Neuroinflammation has been increasingly implicated as a pathological mechanism in dementia and demonstration that it is a key event accelerating cognitive or functional decline would inform novel therapeutic approaches, and may aid diagnosis. Much research has therefore been done to develop technology capable of imaging neuroinflammation in vivo.
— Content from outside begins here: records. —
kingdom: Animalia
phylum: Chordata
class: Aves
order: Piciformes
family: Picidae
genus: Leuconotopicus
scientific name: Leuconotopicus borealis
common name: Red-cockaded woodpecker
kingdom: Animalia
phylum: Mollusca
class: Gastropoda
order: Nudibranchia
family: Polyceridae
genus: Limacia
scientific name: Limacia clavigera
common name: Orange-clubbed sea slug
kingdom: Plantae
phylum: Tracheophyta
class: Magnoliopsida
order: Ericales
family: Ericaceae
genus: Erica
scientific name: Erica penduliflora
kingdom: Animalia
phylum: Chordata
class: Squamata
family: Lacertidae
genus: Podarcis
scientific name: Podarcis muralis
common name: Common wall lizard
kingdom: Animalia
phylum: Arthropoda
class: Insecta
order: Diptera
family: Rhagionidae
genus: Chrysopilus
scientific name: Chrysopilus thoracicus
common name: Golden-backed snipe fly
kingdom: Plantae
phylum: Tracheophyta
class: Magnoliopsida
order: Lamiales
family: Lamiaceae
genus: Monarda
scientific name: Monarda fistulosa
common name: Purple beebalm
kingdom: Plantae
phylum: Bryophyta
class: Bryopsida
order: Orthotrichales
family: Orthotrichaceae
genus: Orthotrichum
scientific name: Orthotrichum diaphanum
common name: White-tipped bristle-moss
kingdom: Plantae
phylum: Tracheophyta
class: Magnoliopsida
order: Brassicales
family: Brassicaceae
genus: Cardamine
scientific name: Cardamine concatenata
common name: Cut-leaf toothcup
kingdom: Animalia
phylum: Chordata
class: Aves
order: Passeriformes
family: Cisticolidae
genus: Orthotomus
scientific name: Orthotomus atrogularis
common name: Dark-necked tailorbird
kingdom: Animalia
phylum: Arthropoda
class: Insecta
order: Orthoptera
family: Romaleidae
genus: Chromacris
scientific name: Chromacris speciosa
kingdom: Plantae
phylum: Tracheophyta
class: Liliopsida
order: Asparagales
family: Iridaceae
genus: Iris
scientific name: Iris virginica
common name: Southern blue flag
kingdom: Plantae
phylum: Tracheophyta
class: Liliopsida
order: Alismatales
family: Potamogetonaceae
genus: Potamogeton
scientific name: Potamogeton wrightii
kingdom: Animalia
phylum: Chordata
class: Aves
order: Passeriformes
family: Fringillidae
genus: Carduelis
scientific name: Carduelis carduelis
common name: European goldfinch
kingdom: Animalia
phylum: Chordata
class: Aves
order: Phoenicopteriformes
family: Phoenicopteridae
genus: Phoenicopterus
The majority of the studies used positron emission tomography (PET) imaging of the TSPO microglial marker and found increased neuroinflammation in at least one neuroanatomical region in dementia patients, most usually Alzheimer's disease, relative to controls, but the published evidence to date does not indicate whether the regional distribution of neuroinflammation differs between dementia types or even whether it is reproducible within a single dementia type between individuals. It is less clear that neuroinflammation is increased relative to controls in mild cognitive impairment than it is for dementia, and therefore it is unclear whether neuroinflammation is part of the pathogenesis in early stages of dementia. Despite its great potential, a review of Stefania et al. demonstrates that imaging of neuroinflammation has not thus far clearly established brain inflammation as an early pathological event. Further studies are required, including those of different dementia subtypes at early stages, and newer, more sensitive, PET imaging probes need to be developed ⁴⁾.